__Transcribed page contents__:
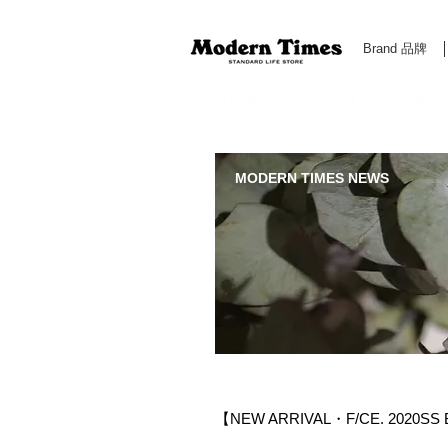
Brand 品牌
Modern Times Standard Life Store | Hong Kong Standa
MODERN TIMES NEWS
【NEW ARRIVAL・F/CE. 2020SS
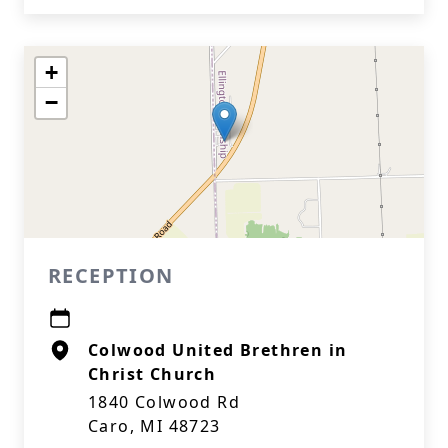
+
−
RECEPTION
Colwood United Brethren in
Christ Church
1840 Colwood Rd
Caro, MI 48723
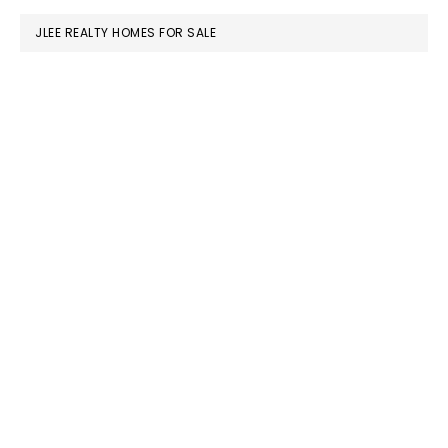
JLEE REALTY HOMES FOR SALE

* * *

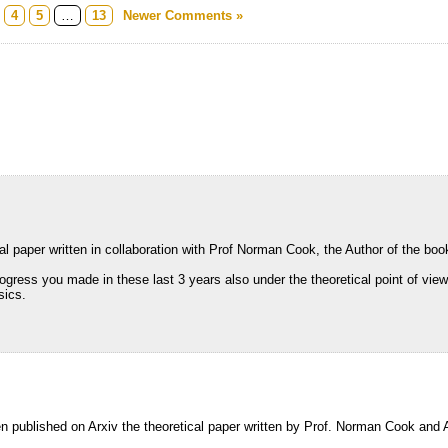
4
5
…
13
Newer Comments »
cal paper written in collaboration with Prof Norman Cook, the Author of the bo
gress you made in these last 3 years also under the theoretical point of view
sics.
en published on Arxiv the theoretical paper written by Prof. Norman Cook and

* * *

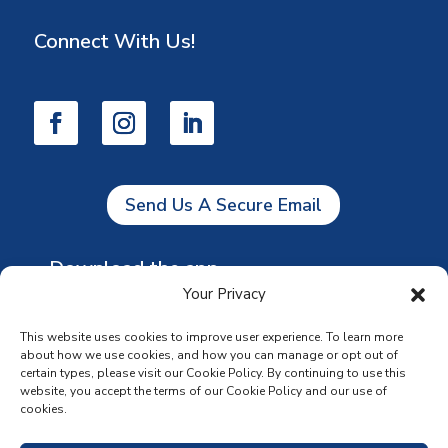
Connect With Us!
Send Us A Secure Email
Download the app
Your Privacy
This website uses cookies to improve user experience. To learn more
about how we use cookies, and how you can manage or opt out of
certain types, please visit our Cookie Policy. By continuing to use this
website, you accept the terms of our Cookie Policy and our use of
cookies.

__Your assignment__: Pull out each line of the material that contains the string "Prof", and copy every such line in full.

__Result for this task__:
cal paper written in collaboration with Prof Norman Cook, the Author of the bo
en published on Arxiv the theoretical paper written by Prof. Norman Cook and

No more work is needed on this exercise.